Saved entries:
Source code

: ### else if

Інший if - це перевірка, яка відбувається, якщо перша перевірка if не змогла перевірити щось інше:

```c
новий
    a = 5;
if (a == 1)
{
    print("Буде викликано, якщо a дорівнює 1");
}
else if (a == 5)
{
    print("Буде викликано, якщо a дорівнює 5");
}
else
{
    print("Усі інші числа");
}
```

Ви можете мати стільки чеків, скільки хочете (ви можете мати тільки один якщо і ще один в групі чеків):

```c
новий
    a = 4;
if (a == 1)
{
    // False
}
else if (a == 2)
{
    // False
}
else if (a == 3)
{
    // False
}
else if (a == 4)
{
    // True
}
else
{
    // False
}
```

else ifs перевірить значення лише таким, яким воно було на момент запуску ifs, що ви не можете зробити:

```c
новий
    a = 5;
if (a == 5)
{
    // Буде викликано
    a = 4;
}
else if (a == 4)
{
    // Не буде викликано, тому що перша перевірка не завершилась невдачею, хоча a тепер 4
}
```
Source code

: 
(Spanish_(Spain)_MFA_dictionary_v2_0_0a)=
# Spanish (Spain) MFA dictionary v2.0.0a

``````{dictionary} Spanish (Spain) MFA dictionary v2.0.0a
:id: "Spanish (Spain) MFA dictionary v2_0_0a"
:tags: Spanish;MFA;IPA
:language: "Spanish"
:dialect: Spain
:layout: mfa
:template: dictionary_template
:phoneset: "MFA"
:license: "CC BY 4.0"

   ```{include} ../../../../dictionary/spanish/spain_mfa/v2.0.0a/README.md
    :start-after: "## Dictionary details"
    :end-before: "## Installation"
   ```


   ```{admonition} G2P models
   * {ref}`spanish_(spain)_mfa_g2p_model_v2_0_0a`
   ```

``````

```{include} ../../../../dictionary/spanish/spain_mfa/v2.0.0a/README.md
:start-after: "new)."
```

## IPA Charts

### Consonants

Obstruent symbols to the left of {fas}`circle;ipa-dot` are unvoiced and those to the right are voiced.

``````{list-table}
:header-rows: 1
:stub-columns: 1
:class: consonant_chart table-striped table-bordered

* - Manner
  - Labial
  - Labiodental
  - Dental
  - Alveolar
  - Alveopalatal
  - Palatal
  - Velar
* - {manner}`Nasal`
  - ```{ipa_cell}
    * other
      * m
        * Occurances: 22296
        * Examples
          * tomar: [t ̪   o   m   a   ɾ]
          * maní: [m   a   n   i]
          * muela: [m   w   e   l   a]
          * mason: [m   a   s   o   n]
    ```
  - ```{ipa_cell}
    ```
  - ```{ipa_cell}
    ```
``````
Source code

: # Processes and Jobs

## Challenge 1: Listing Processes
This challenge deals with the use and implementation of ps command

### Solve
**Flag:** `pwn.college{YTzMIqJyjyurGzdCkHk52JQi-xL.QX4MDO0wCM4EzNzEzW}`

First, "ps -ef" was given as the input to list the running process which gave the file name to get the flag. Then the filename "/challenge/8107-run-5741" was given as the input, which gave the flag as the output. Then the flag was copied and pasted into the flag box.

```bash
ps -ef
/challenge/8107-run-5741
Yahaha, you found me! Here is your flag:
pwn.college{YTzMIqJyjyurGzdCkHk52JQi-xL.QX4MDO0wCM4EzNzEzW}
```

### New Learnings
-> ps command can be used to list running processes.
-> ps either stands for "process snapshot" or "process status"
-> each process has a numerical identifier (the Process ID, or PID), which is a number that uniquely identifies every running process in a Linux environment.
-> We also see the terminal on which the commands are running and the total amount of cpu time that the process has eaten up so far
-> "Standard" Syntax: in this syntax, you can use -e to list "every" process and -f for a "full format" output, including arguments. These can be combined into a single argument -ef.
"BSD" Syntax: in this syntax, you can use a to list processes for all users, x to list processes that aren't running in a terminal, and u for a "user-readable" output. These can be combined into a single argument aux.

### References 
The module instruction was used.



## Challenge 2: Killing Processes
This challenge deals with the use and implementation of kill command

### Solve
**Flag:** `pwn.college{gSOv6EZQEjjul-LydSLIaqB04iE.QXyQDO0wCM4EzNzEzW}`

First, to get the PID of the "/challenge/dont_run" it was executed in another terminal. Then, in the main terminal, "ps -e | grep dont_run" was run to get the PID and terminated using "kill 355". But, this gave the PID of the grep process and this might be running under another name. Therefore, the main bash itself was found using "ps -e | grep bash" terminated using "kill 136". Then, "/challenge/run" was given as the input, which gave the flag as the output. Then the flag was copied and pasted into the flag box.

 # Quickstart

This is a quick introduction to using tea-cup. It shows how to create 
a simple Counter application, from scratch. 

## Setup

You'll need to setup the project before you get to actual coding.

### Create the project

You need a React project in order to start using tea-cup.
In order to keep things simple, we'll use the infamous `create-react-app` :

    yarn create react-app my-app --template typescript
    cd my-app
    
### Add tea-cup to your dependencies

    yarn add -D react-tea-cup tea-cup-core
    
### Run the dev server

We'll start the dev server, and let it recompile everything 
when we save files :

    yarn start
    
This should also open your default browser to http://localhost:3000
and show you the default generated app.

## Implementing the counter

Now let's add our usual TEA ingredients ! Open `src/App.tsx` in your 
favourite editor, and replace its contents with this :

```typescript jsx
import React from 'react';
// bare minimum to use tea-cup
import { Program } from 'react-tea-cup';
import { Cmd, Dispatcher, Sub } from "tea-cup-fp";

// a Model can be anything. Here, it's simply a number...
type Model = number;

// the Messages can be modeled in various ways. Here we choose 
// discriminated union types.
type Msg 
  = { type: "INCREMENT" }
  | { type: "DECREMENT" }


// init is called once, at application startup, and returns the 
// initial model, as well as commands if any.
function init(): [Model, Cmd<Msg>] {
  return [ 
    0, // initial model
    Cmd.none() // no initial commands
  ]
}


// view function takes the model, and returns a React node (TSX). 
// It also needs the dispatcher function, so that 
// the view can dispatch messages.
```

Exercise goal:
With every line kept whole, write out the records again exactly.

Your solution:
Source code

: ### else if

Інший if - це перевірка, яка відбувається, якщо перша перевірка if не змогла перевірити щось інше:

```c
новий
    a = 5;
if (a == 1)
{
    print("Буде викликано, якщо a дорівнює 1");
}
else if (a == 5)
{
    print("Буде викликано, якщо a дорівнює 5");
}
else
{
    print("Усі інші числа");
}
```

Ви можете мати стільки чеків, скільки хочете (ви можете мати тільки один якщо і ще один в групі чеків):

```c
новий
    a = 4;
if (a == 1)
{
    // False
}
else if (a == 2)
{
    // False
}
else if (a == 3)
{
    // False
}
else if (a == 4)
{
    // True
}
else
{
    // False
}
```

else ifs перевірить значення лише таким, яким воно було на момент запуску ifs, що ви не можете зробити:

```c
новий
    a = 5;
if (a == 5)
{
    // Буде викликано
    a = 4;
}
else if (a == 4)
{
    // Не буде викликано, тому що перша перевірка не завершилась невдачею, хоча a тепер 4
}
```
Source code

: 
(Spanish_(Spain)_MFA_dictionary_v2_0_0a)=
# Spanish (Spain) MFA dictionary v2.0.0a

``````{dictionary} Spanish (Spain) MFA dictionary v2.0.0a
:id: "Spanish (Spain) MFA dictionary v2_0_0a"
:tags: Spanish;MFA;IPA
:language: "Spanish"
:dialect: Spain
:layout: mfa
:template: dictionary_template
:phoneset: "MFA"
:license: "CC BY 4.0"

   ```{include} ../../../../dictionary/spanish/spain_mfa/v2.0.0a/README.md
    :start-after: "## Dictionary details"
    :end-before: "## Installation"
   ```


   ```{admonition} G2P models
   * {ref}`spanish_(spain)_mfa_g2p_model_v2_0_0a`
   ```

``````

```{include} ../../../../dictionary/spanish/spain_mfa/v2.0.0a/README.md
:start-after: "new)."
```

## IPA Charts

### Consonants

Obstruent symbols to the left of {fas}`circle;ipa-dot` are unvoiced and those to the right are voiced.

``````{list-table}
:header-rows: 1
:stub-columns: 1
:class: consonant_chart table-striped table-bordered

* - Manner
  - Labial
  - Labiodental
  - Dental
  - Alveolar
  - Alveopalatal
  - Palatal
  - Velar
* - {manner}`Nasal`
  - ```{ipa_cell}
    * other
      * m
        * Occurances: 22296
        * Examples
          * tomar: [t ̪   o   m   a   ɾ]
          * maní: [m   a   n   i]
          * muela: [m   w   e   l   a]
          * mason: [m   a   s   o   n]
    ```
  - ```{ipa_cell}
    ```
  - ```{ipa_cell}
    ```
``````
Source code

: # Processes and Jobs

## Challenge 1: Listing Processes
This challenge deals with the use and implementation of ps command

### Solve
**Flag:** `pwn.college{YTzMIqJyjyurGzdCkHk52JQi-xL.QX4MDO0wCM4EzNzEzW}`

First, "ps -ef" was given as the input to list the running process which gave the file name to get the flag. Then the filename "/challenge/8107-run-5741" was given as the input, which gave the flag as the output. Then the flag was copied and pasted into the flag box.

```bash
ps -ef
/challenge/8107-run-5741
Yahaha, you found me! Here is your flag:
pwn.college{YTzMIqJyjyurGzdCkHk52JQi-xL.QX4MDO0wCM4EzNzEzW}
```

### New Learnings
-> ps command can be used to list running processes.
-> ps either stands for "process snapshot" or "process status"
-> each process has a numerical identifier (the Process ID, or PID), which is a number that uniquely identifies every running process in a Linux environment.
-> We also see the terminal on which the commands are running and the total amount of cpu time that the process has eaten up so far
-> "Standard" Syntax: in this syntax, you can use -e to list "every" process and -f for a "full format" output, including arguments. These can be combined into a single argument -ef.
"BSD" Syntax: in this syntax, you can use a to list processes for all users, x to list processes that aren't running in a terminal, and u for a "user-readable" output. These can be combined into a single argument aux.

### References 
The module instruction was used.



## Challenge 2: Killing Processes
This challenge deals with the use and implementation of kill command

### Solve
**Flag:** `pwn.college{gSOv6EZQEjjul-LydSLIaqB04iE.QXyQDO0wCM4EzNzEzW}`

First, to get the PID of the "/challenge/dont_run" it was executed in another terminal. Then, in the main terminal, "ps -e | grep dont_run" was run to get the PID and terminated using "kill 355". But, this gave the PID of the grep process and this might be running under another name. Therefore, the main bash itself was found using "ps -e | grep bash" terminated using "kill 136". Then, "/challenge/run" was given as the input, which gave the flag as the output. Then the flag was copied and pasted into the flag box.

 # Quickstart

This is a quick introduction to using tea-cup. It shows how to create 
a simple Counter application, from scratch. 

## Setup

You'll need to setup the project before you get to actual coding.

### Create the project

You need a React project in order to start using tea-cup.
In order to keep things simple, we'll use the infamous `create-react-app` :

    yarn create react-app my-app --template typescript
    cd my-app
    
### Add tea-cup to your dependencies

    yarn add -D react-tea-cup tea-cup-core
    
### Run the dev server

We'll start the dev server, and let it recompile everything 
when we save files :

    yarn start
    
This should also open your default browser to http://localhost:3000
and show you the default generated app.

## Implementing the counter

Now let's add our usual TEA ingredients ! Open `src/App.tsx` in your 
favourite editor, and replace its contents with this :

```typescript jsx
import React from 'react';
// bare minimum to use tea-cup
import { Program } from 'react-tea-cup';
import { Cmd, Dispatcher, Sub } from "tea-cup-fp";

// a Model can be anything. Here, it's simply a number...
type Model = number;

// the Messages can be modeled in various ways. Here we choose 
// discriminated union types.
type Msg 
  = { type: "INCREMENT" }
  | { type: "DECREMENT" }


// init is called once, at application startup, and returns the 
// initial model, as well as commands if any.
function init(): [Model, Cmd<Msg>] {
  return [ 
    0, // initial model
    Cmd.none() // no initial commands
  ]
}


// view function takes the model, and returns a React node (TSX). 
// It also needs the dispatcher function, so that 
// the view can dispatch messages.
```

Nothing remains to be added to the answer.